Data extract -

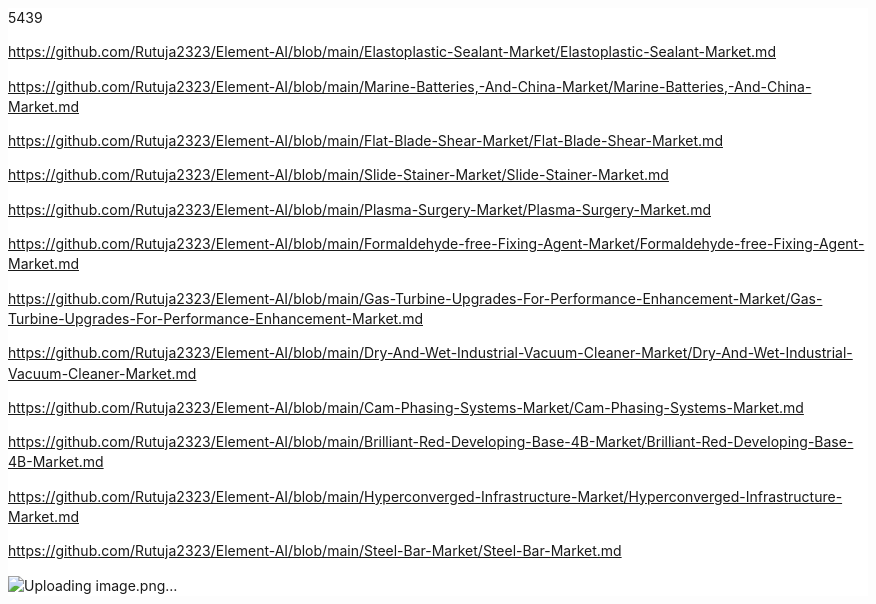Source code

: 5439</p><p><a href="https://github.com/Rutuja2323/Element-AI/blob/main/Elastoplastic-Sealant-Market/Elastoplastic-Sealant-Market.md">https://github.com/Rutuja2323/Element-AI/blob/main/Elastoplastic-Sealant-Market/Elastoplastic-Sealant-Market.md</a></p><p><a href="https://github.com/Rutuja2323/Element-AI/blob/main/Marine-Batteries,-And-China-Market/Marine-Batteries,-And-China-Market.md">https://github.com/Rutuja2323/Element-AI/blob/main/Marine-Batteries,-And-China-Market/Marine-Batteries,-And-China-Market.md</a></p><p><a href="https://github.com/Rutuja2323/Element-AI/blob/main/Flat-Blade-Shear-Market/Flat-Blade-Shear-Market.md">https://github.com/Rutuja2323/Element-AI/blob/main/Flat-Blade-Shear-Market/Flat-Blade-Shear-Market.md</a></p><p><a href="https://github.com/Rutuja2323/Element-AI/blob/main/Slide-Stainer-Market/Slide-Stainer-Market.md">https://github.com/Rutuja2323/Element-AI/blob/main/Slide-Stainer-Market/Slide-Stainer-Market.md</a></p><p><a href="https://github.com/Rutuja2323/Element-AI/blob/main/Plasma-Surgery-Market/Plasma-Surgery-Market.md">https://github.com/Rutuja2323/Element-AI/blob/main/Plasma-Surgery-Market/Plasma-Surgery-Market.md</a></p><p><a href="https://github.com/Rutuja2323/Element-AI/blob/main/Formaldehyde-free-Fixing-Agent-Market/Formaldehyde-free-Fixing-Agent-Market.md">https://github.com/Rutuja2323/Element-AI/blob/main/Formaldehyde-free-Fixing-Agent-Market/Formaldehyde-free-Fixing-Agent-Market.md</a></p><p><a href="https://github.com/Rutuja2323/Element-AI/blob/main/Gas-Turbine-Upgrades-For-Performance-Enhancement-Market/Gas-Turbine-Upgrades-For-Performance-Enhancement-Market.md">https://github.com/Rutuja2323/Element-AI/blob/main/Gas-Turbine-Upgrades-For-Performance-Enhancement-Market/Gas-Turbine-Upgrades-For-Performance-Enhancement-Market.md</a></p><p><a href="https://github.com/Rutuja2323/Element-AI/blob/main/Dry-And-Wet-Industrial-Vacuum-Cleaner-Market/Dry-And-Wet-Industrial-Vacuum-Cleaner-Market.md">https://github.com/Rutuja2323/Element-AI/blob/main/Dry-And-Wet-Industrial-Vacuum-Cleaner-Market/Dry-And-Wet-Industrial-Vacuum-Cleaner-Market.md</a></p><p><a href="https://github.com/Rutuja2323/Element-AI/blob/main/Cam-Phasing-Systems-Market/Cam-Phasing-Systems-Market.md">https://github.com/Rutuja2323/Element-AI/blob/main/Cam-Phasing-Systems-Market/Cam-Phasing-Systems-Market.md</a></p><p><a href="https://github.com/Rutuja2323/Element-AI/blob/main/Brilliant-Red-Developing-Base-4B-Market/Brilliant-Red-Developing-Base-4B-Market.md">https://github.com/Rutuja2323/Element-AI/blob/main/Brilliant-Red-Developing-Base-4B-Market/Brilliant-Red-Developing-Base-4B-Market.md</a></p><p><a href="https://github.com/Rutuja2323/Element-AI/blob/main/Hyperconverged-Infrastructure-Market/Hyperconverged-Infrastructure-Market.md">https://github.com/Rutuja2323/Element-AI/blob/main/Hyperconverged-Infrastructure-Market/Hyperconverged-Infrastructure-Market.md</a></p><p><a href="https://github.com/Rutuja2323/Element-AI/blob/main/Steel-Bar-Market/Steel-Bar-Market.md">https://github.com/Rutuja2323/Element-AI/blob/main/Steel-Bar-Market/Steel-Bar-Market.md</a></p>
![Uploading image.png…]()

* * *

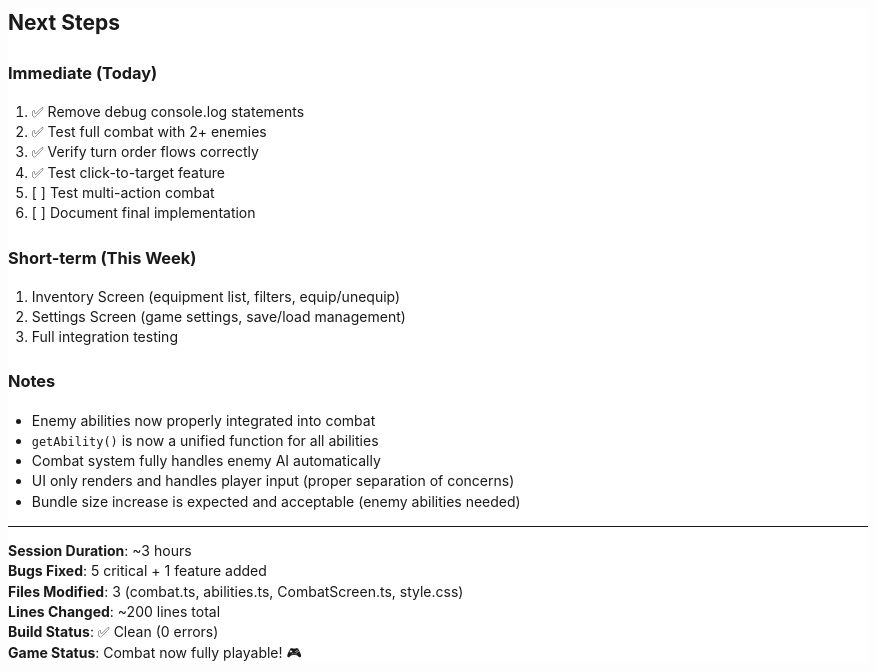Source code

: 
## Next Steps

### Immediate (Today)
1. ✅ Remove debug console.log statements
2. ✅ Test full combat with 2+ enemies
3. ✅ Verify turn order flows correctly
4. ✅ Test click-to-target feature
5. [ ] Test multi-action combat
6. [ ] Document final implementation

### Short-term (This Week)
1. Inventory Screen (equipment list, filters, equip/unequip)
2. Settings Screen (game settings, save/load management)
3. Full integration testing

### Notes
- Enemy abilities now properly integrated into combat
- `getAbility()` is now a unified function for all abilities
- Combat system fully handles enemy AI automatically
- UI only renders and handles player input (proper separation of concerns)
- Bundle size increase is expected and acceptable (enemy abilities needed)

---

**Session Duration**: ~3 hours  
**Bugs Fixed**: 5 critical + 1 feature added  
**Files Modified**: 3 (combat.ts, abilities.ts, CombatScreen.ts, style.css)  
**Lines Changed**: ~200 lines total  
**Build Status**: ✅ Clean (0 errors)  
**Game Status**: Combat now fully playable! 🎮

Directions - Copy out in full each line from the items above that contains the string "feature". Case counts, so match capitals and lowercase exactly.

Response to this exercise -
4. ✅ Test click-to-target feature
**Bugs Fixed**: 5 critical + 1 feature added  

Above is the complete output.